Problem requirements - Among the entries below, only the lines from the one with "Lung Cancer (IAS" through the one with "Premium Placement" are to be retyped, exactly and without pictures.

Data for analysis -
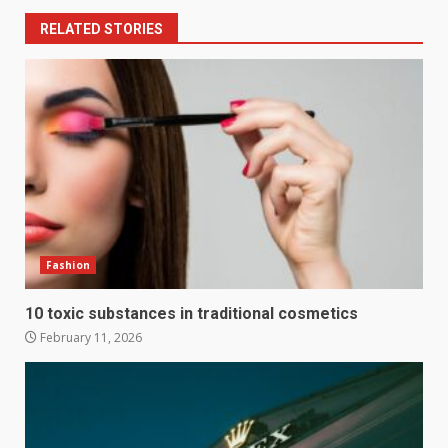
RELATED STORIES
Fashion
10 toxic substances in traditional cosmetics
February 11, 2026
==
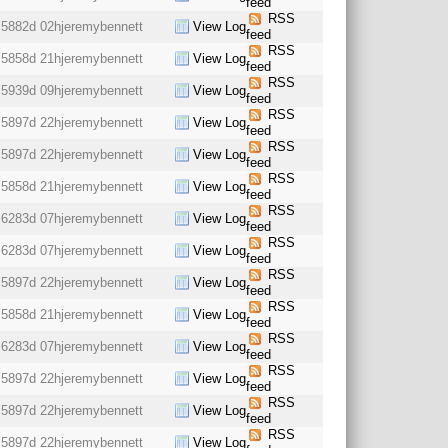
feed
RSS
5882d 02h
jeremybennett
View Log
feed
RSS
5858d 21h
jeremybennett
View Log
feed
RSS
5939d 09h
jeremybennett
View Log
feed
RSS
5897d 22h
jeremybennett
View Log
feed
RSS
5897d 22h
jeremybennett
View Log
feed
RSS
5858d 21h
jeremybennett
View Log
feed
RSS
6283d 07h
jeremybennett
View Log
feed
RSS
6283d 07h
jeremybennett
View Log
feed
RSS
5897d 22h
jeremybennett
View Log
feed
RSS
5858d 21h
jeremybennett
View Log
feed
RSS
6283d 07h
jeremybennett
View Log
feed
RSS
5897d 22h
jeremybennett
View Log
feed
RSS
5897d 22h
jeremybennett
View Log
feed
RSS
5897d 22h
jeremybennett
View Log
--
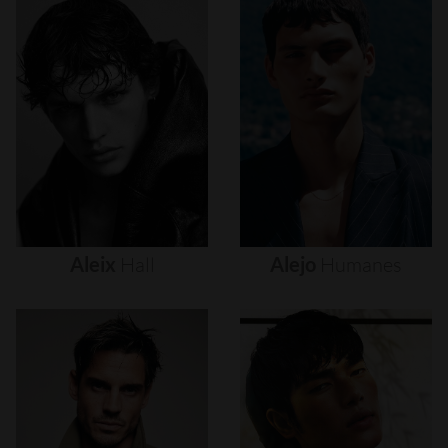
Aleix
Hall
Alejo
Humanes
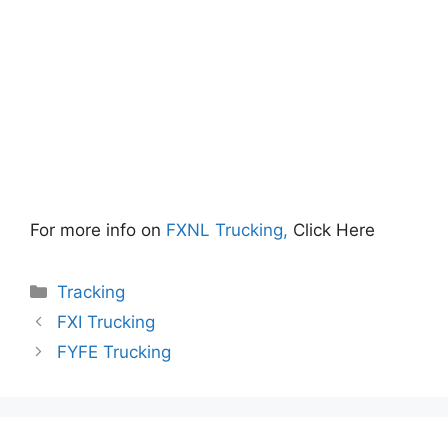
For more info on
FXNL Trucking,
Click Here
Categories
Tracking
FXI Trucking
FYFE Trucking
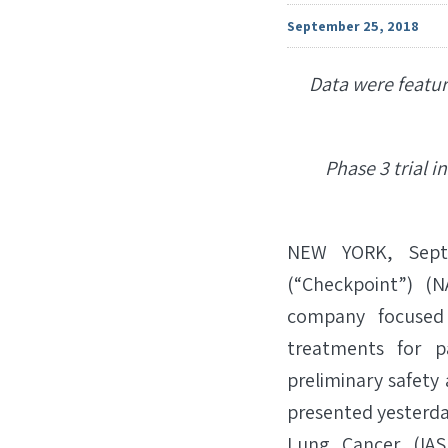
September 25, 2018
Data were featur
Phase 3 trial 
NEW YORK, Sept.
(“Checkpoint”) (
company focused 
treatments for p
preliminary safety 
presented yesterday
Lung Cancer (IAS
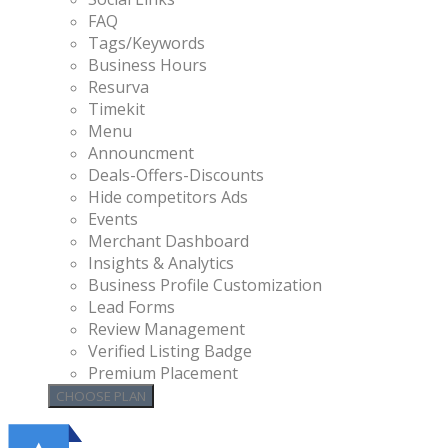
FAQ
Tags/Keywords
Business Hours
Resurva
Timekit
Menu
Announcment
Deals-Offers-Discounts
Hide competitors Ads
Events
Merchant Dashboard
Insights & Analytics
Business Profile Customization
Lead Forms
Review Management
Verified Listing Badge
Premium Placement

The completed task -
Lung Cancer (IAS
FAQ
Tags/Keywords
Business Hours
Resurva
Timekit
Menu
Announcment
Deals-Offers-Discounts
Hide competitors Ads
Events
Merchant Dashboard
Insights & Analytics
Business Profile Customization
Lead Forms
Review Management
Verified Listing Badge
Premium Placement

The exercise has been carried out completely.